Human pose keypoint data
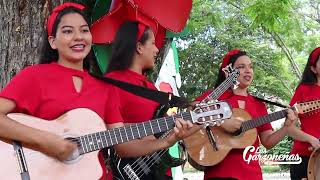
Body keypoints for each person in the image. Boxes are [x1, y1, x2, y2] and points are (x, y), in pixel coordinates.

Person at [0, 3, 121, 179]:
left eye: (84, 30)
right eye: (67, 31)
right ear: (52, 41)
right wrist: (48, 141)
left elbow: (125, 145)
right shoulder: (33, 76)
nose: (78, 37)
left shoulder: (105, 88)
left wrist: (166, 138)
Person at [104, 21, 199, 179]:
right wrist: (144, 135)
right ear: (139, 47)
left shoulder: (150, 88)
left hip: (158, 170)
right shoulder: (112, 83)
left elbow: (165, 131)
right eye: (153, 43)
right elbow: (107, 131)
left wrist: (198, 118)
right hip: (127, 171)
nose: (157, 49)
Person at [193, 49, 297, 180]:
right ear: (229, 73)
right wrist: (223, 121)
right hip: (219, 173)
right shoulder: (216, 97)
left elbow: (268, 141)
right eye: (241, 67)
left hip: (251, 174)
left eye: (250, 66)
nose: (248, 70)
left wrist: (286, 127)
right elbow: (192, 111)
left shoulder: (259, 104)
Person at [287, 47, 320, 180]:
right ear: (313, 69)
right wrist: (311, 139)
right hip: (304, 156)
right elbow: (289, 127)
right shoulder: (304, 90)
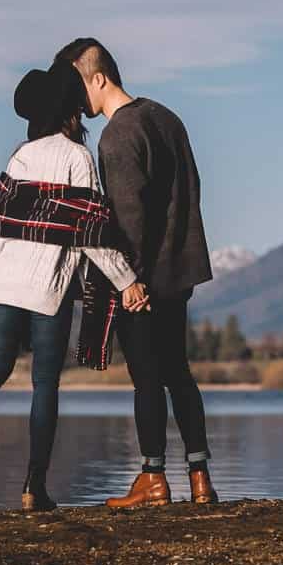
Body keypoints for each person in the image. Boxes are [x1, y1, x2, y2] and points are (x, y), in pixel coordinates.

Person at [0, 62, 149, 513]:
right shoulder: (77, 158)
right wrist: (127, 282)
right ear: (72, 112)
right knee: (45, 383)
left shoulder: (21, 156)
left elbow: (4, 226)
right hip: (45, 284)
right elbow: (91, 233)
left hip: (5, 278)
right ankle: (34, 487)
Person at [56, 38, 220, 508]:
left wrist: (129, 281)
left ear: (99, 78)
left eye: (77, 85)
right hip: (180, 269)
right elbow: (191, 194)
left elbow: (129, 218)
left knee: (146, 379)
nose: (75, 99)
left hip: (142, 279)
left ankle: (152, 479)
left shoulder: (117, 135)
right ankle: (200, 477)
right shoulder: (169, 119)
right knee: (180, 374)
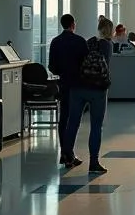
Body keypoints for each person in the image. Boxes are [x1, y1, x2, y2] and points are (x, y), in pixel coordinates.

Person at [64, 16, 114, 173]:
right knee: (96, 126)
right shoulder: (108, 45)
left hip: (78, 86)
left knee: (72, 122)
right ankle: (93, 163)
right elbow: (105, 65)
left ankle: (68, 157)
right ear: (111, 31)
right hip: (98, 89)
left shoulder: (88, 42)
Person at [48, 13, 88, 168]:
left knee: (63, 118)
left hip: (63, 83)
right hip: (78, 84)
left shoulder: (55, 42)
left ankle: (65, 153)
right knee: (74, 120)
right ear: (73, 24)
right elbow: (86, 63)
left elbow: (52, 66)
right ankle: (69, 153)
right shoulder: (80, 41)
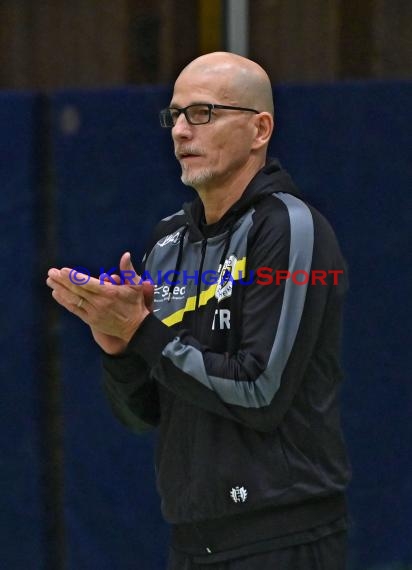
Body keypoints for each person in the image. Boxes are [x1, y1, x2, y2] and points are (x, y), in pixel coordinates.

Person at [47, 52, 351, 569]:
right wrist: (118, 347)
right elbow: (145, 414)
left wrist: (141, 329)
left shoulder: (289, 228)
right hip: (192, 540)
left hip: (282, 539)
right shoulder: (168, 241)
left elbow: (259, 392)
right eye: (175, 115)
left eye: (203, 113)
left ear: (260, 129)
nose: (181, 132)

Task requirements: Exactly the lines from the one with "right hip: (192, 540)" through the final line of the entries are to be returned, both ends included.

Written reply:
right hip: (192, 540)
left hip: (282, 539)
right shoulder: (168, 241)
left elbow: (259, 392)
right eye: (175, 115)
left eye: (203, 113)
left ear: (260, 129)
nose: (181, 132)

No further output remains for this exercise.